Montreal-Analytics / dbt-snowflake-utils

Snowflake-specific utility macros for dbt projects.
Apache License 2.0
107 stars 37 forks source link

Tagging is too distinct from model building #38

Open BeadW opened 1 year ago

BeadW commented 1 year ago

The current implementation of snowflake tagging runs as a post run hook. (https://github.com/Montreal-Analytics/dbt-snowflake-utils#snowflake_utilsapply_meta_as_tags-source)

This works however there are some ways we can improve it.

Limitations (not exhaustive) of the current approach:

  1. Unable to fail fast - A typical failure mode is that the yaml doesn't accurately match the model output causing tagging to throw a snowflake error. This error isn't known until all models have run causing a delay and leaving models in an undefined state.
  2. Failures aren't able to be rolled back - Because the tagging isn't part of the same transaction we can't roll back when a failure occurs.
  3. Process is slow - A post run hook is single threaded, given we are applying tags to models which are mutually exclusive by their nature a multi threaded approach would be more performant.

I propose that we move to a post hook which runs as part of the model transaction. This means that tagging should occur as part of the model build transaction and dbt will automatically multi thread it according to the threading settings of the project.

I have a proof of concept to demonstrate this works and am happy to provide that and work toward a more feature complete version if this approach is to be adopted.

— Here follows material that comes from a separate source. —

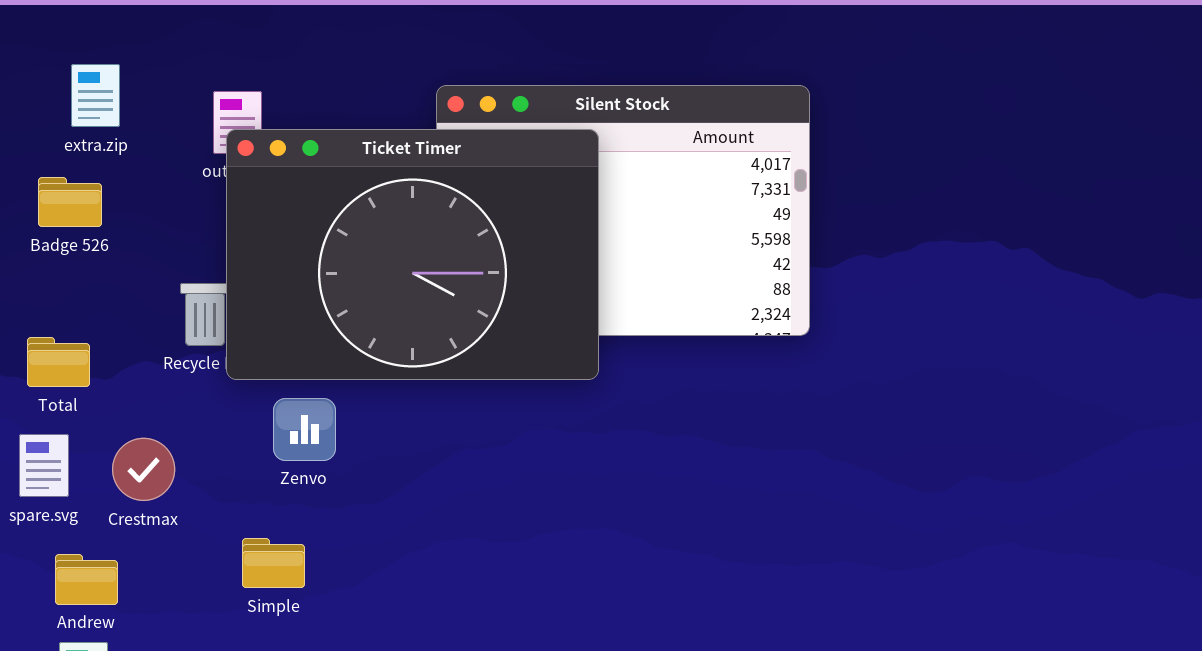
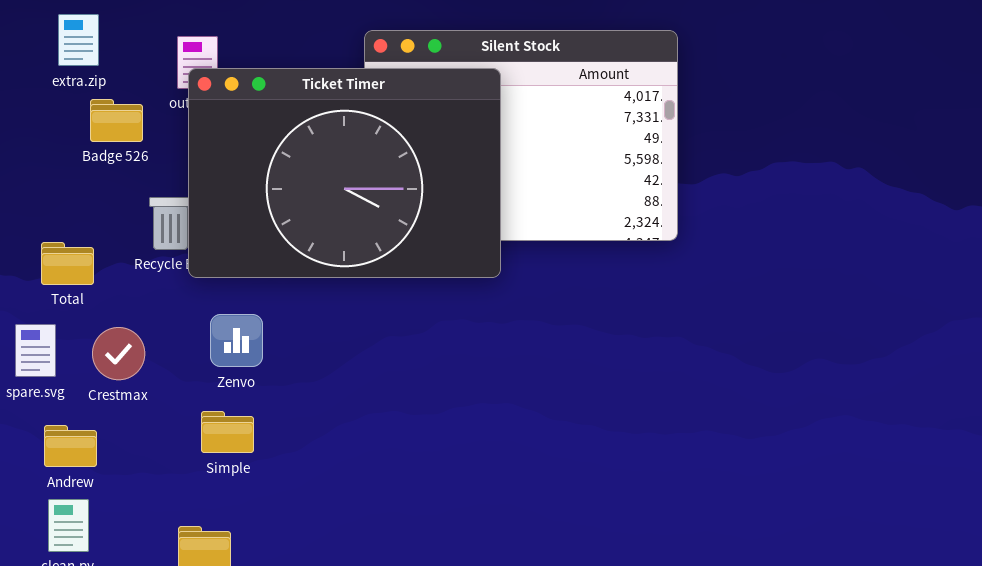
Badge 526: [38,177,102,227] -> [90,99,143,142], moved
Total: [27,337,90,387] -> [41,242,94,285], moved
Zenvo: [273,398,336,461] -> [210,314,263,367], moved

jamesweakley commented 1 year ago

Hi @BeadW , There is definitely already some interest in shifting it to the model level. If you have an alternate macro we could add into the mix, it would definitely be welcome. We would probably keep it as two different macros so that people can choose which method to use.

kanomaxb commented 1 year ago

I would add another reason:

  1. For tag-based masking policy the time between creating a table and masking its data needs to be minimal.